• YOUR TASKS:
1 > In the solar technology text, what do CSP systems use to focus sunlight onto a small area?
2 > Please write the next part of the solar technology text, picking up after its final line.

• READING TEXT:
· · · · · · ·

Together, these components make up durable, efficient solar panels that capture sunlight and convert it into usable electricity for homes, businesses and other applications.

What are the mainstream solar technologies?

Mainstream solar technologies that convert sunlight into electricity or heat can be divided into three main types:

1. Photovoltaic (PV) solar technology

• How it works : Photovoltaic solar panels convert sunlight directly into electricity using semiconductor materials (usually silicon) that work in a way that creates the photoelectric effect . When light hits a photovoltaic cell, electrons are knocked off, creating an electric current.
• Main types :
  • Monocrystalline Silicon (Mono-Si) : Made from a single crystal of silicon, it is more efficient and durable. It is widely considered the most efficient and durable photovoltaic technology.
  • Polycrystalline silicon (Poly-Si) : This type of silicon crystal is made of multiple silicon crystals and is cheaper, but slightly less efficient than single crystal silicon.
  • Thin-film solar cells: Made up of much thinner layers of semiconductor material than traditional silicon cells. They are more flexible and lighter, but generally less efficient.
    • Examples : Cadmium telluride (CdTe), copper indium gallium selenide (CIGS), amorphous silicon (a-Si).

2. Concentrated Solar Power (CSP) Technology

• How it works : CSP systems use mirrors or lenses to focus sunlight onto a small area, usually a receiver. The concentrated sunlight is then used to heat a fluid, creating steam to drive a turbine and generate electricity. Unlike PV systems, CSP works by converting sunlight into thermal energy (heat), which can then be used to generate electricity.
• Main types :
  • Parabolic trough : Curved mirrors focus sunlight onto a tube containing a heat-absorbing fluid, producing steam that drives a turbine.
  • Solar tower : Mirrors concentrate sunlight onto a central tower where receivers heat a fluid to produce steam and electricity.
  • Linear Fresnel Reflector : Similar to a parabolic trough, but uses a flat mirror to concentrate sunlight onto a receiver.

· · · · · · ·

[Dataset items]
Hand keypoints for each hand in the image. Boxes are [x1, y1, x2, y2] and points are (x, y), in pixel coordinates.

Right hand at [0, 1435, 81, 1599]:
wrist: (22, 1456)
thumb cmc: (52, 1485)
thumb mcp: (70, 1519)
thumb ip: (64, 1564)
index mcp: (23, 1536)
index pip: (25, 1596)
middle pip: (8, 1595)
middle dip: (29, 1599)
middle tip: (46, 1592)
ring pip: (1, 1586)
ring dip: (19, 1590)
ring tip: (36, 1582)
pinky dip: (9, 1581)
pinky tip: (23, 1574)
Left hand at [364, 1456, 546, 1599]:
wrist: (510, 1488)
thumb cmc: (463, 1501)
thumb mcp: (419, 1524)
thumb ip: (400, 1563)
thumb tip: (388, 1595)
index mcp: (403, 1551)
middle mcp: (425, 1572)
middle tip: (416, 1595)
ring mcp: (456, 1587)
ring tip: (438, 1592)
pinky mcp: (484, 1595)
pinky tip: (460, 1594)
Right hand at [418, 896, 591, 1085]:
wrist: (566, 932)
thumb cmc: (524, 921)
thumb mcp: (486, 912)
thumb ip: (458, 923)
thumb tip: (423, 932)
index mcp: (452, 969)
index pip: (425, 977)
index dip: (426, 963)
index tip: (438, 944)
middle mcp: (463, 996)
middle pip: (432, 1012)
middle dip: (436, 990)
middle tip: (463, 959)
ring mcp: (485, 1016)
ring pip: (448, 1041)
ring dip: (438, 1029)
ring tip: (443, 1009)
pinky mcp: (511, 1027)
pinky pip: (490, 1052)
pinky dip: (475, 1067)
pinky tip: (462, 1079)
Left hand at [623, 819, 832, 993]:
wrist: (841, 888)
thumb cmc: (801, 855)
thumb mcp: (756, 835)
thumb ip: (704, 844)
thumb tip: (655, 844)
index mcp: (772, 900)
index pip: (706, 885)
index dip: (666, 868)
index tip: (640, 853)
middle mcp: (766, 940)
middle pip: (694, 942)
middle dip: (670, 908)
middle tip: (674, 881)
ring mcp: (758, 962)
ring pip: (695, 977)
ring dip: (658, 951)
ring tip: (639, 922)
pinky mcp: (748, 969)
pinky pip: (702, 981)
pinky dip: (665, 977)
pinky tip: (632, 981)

· · · · · · ·

• RESPONSES PER TASK:
1 > Mirrors or lenses.

2 >
  • Dish Stirling system : A parabolic mirror focuses sunlight onto a Stirling engine, generating mechanical power that drives a generator.

3. Solar thermal technology

• How it works : Solar thermal systems capture sunlight to produce heat, which can be used for residential and industrial purposes, such as water heating or space heating.
• Main types :
  • Solar water heaters : Use rooftop collectors to absorb sunlight and heat water for home use.
  • Solar space heating systems : Use solar collectors to capture heat and distribute it throughout a building through an air or water system.
  • Solar Cooling : Converting solar energy into heat can power cooling systems such as absorption chillers.

Emerging Technologies

• Bifacial solar panels : These panels can capture sunlight from both sides, increasing their energy production.
• Perovskite solar cells : A newer and highly promising photovoltaic technology that uses a specific crystal structure called perovskite, with the potential for higher efficiency and lower production costs than traditional silicon-based panels.
• Building-integrated photovoltaics (BIPV) : Solar materials are integrated directly into building components, such as windows or roofs, allowing buildings to generate electricity without traditional solar panels.

These technologies offer a broad range of solutions for generating clean, renewable energy, each suited to different applications, environments and energy needs.